2020 hopeful Buttigieg pitches plan to fight systemic racism
CHICAGO - Looking to improve his standing with black voters, Democratic presidential hopeful Pete Buttigieg pitched a plan Tuesday to tackle "systemic racism" he said exists in housing, health care, education, policing and other aspects of American life.
The 37-year-old mayor of South Bend, Indiana, told a predominantly black audience at a Chicago meeting of Rainbow PUSH, the Rev. Jesse Jackson's civil rights organization, that his plan includes providing more opportunity for minority businesses, strengthening voting rights and reforming the criminal justice system.
He said he would cut incarceration numbers in half by legalizing marijuana and eliminating prison time for simple drug possession. He wants to restore voting rights for some 6 million Americans with felony convictions and supports "bold and meaningful action" on reparations for the descendants of slaves.
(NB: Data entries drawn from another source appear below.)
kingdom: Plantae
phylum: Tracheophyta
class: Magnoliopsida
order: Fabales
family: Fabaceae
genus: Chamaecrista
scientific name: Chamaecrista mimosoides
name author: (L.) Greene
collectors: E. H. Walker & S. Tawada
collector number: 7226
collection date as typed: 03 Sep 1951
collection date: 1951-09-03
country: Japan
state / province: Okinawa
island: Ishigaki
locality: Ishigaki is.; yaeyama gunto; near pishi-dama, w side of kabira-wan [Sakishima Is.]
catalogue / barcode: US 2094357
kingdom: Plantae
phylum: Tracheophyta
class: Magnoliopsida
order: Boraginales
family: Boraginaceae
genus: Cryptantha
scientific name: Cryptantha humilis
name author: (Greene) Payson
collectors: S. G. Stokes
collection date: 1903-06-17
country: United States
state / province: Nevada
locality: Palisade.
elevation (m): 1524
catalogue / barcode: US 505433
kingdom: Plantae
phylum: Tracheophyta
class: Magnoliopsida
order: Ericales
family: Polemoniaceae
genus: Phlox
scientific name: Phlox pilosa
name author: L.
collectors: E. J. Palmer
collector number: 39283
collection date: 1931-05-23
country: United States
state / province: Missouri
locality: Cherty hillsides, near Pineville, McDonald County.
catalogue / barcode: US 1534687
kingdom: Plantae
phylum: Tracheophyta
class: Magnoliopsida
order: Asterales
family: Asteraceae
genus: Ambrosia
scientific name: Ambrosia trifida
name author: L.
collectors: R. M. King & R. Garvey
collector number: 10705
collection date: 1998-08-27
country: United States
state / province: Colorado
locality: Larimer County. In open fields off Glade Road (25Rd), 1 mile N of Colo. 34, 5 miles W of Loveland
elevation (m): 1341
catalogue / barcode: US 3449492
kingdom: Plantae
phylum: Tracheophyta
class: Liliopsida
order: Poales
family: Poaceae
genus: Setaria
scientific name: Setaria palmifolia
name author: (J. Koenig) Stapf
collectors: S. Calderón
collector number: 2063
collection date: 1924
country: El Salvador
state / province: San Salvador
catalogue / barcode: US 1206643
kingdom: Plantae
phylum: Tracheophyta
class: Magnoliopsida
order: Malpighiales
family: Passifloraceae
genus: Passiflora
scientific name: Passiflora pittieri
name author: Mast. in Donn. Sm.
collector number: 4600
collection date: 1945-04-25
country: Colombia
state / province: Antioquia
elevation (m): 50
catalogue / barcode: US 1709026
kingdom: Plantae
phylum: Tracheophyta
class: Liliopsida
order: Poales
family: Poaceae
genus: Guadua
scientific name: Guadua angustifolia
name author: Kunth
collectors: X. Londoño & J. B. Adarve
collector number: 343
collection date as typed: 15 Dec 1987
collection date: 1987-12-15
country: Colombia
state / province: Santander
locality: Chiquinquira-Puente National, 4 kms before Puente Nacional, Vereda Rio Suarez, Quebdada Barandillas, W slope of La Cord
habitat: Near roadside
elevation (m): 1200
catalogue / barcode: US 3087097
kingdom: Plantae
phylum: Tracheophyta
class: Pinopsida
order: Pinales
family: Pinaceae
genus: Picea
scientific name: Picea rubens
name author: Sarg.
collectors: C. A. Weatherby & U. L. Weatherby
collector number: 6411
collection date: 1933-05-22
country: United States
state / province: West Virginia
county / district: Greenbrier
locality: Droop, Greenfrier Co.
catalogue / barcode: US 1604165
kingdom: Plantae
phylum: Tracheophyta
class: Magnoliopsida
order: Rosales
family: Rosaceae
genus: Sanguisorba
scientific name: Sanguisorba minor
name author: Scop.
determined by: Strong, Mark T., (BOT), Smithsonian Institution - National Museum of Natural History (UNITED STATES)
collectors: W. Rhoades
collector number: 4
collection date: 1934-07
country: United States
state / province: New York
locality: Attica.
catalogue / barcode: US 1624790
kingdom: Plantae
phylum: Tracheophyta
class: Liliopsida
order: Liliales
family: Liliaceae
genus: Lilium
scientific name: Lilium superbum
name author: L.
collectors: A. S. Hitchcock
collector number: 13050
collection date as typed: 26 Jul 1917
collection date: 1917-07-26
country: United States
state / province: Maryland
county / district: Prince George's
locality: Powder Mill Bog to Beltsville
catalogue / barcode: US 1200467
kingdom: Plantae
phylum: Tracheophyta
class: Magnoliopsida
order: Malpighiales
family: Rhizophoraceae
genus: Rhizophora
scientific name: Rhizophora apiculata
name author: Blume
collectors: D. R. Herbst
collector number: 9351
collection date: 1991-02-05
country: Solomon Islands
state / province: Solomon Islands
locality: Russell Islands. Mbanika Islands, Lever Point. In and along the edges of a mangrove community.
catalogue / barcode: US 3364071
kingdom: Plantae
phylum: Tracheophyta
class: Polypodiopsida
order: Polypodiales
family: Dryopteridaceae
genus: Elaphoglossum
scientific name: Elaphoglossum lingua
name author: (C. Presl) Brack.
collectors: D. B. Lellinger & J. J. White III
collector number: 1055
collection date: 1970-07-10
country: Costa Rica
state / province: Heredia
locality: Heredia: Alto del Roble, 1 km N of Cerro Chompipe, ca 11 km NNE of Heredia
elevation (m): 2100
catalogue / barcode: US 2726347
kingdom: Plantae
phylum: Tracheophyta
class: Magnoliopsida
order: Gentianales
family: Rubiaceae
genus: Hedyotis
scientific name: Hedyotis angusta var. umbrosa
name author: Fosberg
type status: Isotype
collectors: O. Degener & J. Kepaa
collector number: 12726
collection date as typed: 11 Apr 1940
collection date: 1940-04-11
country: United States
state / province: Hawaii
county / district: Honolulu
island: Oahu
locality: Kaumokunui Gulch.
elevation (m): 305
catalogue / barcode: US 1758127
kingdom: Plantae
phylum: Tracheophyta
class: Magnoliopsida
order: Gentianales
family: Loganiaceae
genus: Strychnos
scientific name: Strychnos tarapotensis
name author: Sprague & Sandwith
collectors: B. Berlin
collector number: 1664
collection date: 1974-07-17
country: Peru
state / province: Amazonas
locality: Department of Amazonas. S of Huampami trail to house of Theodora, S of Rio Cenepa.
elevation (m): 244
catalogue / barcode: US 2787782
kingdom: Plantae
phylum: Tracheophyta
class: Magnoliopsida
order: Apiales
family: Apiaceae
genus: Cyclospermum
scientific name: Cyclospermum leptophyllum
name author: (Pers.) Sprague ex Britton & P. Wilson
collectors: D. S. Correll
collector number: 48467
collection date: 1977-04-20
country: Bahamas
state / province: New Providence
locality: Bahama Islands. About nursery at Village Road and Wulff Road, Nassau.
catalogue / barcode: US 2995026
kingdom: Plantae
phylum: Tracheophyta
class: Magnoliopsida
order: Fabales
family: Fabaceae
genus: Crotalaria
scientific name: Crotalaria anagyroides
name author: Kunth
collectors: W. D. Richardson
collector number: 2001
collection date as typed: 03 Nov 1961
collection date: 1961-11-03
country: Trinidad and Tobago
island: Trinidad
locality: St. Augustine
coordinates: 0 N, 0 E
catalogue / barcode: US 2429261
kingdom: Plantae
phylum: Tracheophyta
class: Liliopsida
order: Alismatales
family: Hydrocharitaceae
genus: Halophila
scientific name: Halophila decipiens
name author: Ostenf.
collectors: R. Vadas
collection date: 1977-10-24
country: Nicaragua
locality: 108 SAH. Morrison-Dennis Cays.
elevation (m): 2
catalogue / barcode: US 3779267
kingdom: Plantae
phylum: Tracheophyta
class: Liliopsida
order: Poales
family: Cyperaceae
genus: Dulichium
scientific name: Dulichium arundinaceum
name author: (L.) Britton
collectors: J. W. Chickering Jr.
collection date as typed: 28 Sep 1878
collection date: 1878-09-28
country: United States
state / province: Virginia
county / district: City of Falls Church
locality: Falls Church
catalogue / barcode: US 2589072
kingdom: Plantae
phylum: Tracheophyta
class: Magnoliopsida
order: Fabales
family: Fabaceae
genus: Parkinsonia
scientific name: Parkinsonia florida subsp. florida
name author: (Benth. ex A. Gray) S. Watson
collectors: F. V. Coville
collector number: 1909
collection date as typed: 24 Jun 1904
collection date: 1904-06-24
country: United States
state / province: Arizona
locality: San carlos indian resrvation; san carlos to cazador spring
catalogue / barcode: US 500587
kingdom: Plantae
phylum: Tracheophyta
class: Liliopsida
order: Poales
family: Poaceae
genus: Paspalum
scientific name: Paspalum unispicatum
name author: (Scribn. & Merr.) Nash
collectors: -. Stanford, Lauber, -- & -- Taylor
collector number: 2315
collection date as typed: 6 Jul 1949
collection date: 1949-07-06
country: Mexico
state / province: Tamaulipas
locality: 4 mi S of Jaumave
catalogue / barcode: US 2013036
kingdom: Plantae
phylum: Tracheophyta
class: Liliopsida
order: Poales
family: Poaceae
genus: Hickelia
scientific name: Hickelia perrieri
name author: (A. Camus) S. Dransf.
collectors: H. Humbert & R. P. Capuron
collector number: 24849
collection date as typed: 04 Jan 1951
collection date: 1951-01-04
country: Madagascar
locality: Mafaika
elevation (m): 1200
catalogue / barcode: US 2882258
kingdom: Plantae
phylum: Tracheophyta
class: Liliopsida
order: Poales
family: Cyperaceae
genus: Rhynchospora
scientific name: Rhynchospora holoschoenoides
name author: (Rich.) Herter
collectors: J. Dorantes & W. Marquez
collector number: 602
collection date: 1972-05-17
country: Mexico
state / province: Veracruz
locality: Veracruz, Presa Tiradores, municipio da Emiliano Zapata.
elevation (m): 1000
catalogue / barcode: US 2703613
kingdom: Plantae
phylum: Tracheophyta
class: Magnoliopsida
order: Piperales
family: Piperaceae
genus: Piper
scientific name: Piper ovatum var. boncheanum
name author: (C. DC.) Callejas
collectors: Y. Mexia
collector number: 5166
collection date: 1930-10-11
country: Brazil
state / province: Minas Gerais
Buttigieg's speech followed the June 16 fatal shooting of a black man by a white South Bend police officer, which he said re-exposed a "racial chasm" between black and white residents in the racially diverse community of roughly 100,000 people. The shooting prompted Buttigieg to leave the campaign trail, and it has threatened to erode the already marginal backing he's received from black voters for his 2020 bid so far.
"This is deeper than politics. This is not just a political problem, and it is not just a police problem, and it is not just my problem or my city's problem," he said Tuesday. "And it is certainly not just a black problem. This is an American problem. And it requires nationwide American solutions."
Buttigieg is among the top tier of 2020 candidates, bringing in almost $25 million in the second quarter - an amount expected to exceed many of his rivals' totals. But he's struggled to gain support from black voters who are crucial to a Democratic victory.
He told reporters he needs to get to know more voters, and they need to "see me in action for a longer period of time" and learn more about the agenda he's dubbed his "Douglass Plan," after abolitionist Frederick Douglass.
"Look, when you're new on the scene, and you're not from a community of color, you've got to work much harder in order to earn that trust because trust is largely a function of quantity time," he said. "I'm committed to doing that work. But I think the most important question is: Will our policy benefit black Americans and all Americans? And if that happens, and if I can show that, I think the politics will start to take care of themselves."